The Lincoln Center Festival screened it this summer, for free.  They ran it from 8 AM to 10 PM Tuesday thru Thursday, and from 8 AM Friday around the clock through 10 PM Sunday.  I decided I wanted to see the whole thing, in segments, but thought I would give myself an out, in case I wasn’t wild for it.  Of course I WAS wild for it.

 

Sat 7/14/12

4:26 AM to 8:02 AM

I set my alarm for 3:45 AM, but woke up at 3:40, so thankfully I didn't have to hear the alarm go off, and neither did Richard.  I was out the door and on the A train at just after 4, and let me tell you, taking the subway at 4 AM on a Saturday is a cultural experience all in itself!  I thought it would just be me and some smelly homeless person.  He was there, but plenty of other people, too.

 

I got to the David Rubinstein Atrium and was greeted by a few young people with clipboards and/or walkie-talkies.  A young woman got someone on the walkie-talkie to confirm that there was a spot for me.  There was, so they let me in.  The film was being shown in a room surrounded by black velvet curtains.  There were two rows of eight IKEA couches (I know they were from IKEA because of the New Yorker profile).  I took a seat in time to see George C. Scott look around and roll over to go back to sleep.  One of the first things I remember was a perfect example of how he joins two unrelated clips - - he showed a clip from what looked like a cheesy film noir, of a woman in bed, seeing a light go on in the hallway, she quietly gets out of bed, goes into the closet, and shuts the door.  He joined this up with a clip from an outer space movie - - the cosmonaut opens the hatch and floats out into space.  You would think that these clips would never work side by side: one is in black and white, the other in color - - they’re completely unrelated, thematically - - and the closet door opens vertically whereas the hatch opens horizontally.  And yet because he so carefully calibrates the gesture of the moment, it works beautifully.  It was one of the most impressive moments of the whole experience.

Source data:

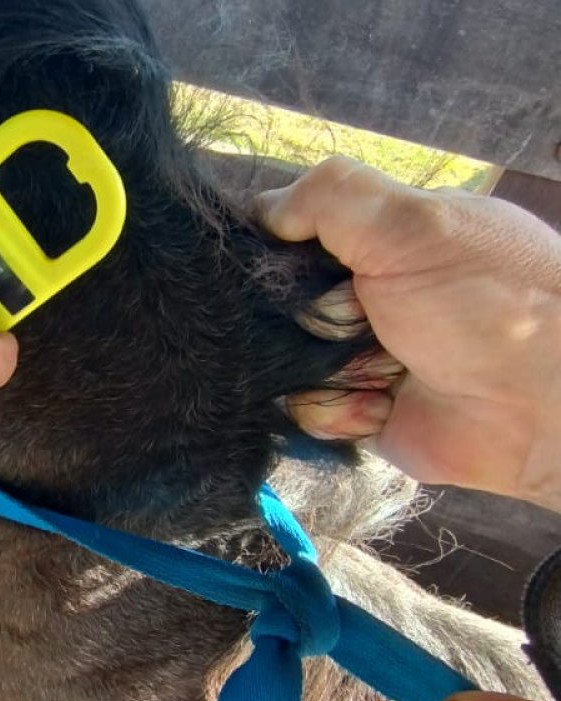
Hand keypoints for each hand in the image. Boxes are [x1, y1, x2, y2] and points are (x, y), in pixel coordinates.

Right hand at [258, 157, 560, 511]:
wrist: (544, 409)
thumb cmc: (484, 303)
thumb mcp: (413, 223)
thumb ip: (330, 196)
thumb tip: (258, 209)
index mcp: (384, 239)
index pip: (295, 231)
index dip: (275, 247)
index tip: (279, 261)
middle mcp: (366, 295)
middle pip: (278, 300)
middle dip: (299, 313)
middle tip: (352, 317)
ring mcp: (358, 356)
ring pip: (284, 359)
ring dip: (322, 367)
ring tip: (381, 369)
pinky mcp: (358, 413)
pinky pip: (306, 411)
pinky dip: (338, 409)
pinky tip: (381, 405)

- _Tasks to perform_:
- a) In the screening account, what time had the writer set the alarm for?
- b) Write out the screening account again, starting with "I set my alarm" and going on through "other people, too.", swapping "A train" for "C train".
- c) Carry on the screening account from its final sentence.
Nothing here depends on the entries.

- _Answers to the exercise_:
- a) 3:45 AM

- b)
I set my alarm for 3:45 AM, but woke up at 3:40, so thankfully I didn't have to hear the alarm go off, and neither did Richard.  I was out the door and on the C train at just after 4, and let me tell you, taking the subway at 4 AM on a Saturday is a cultural experience all in itself!  I thought it would just be me and some smelly homeless person.  He was there, but plenty of other people, too.

- c)
 

I was surprised at how many movies feature someone getting up at 4:30 AM, there was a montage of alarm clocks going off at 4:30.  Another montage at 5, and 5:30, and 6, 6:30, 7, 7:30.  It can be a while before I hear an alarm clock go off, especially one of those old ones with the two bells and the hammer going back and forth.

 

A few sequences that stick out: around 5 AM, the cops pulled into Norma Desmond's driveway and saw Joe Gillis in the pool (*Sunset Blvd*).  A bit later a man stood in Tony Perkins' apartment interrogating him and asking him to get dressed and go with him (*The Trial*).  Charles Boyer woke up with Ingrid Bergman, on what I assume is the morning after their wedding, before things turn ugly (*Gaslight*).

 

There are a few fascinating sequences where things happen in real time, when they don't happen that way in the original film.  Like in *Scenes from a Marriage*, Liv Ullmann gets out of bed, goes to the bathroom, goes back to the bathroom, opens the shower curtain, throws a newspaper at Erland Josephson to wake him up, and lays down on the floor and does some exercises.  This all happens within a couple minutes in the movie, but Marclay intercuts it with moments from other movies, so it takes the 10 minutes it would take in real time.  He did the same thing with a getting-up sequence in *Seven*, with Brad Pitt getting up and Gwyneth Paltrow staying in bed.  Before things turn ugly.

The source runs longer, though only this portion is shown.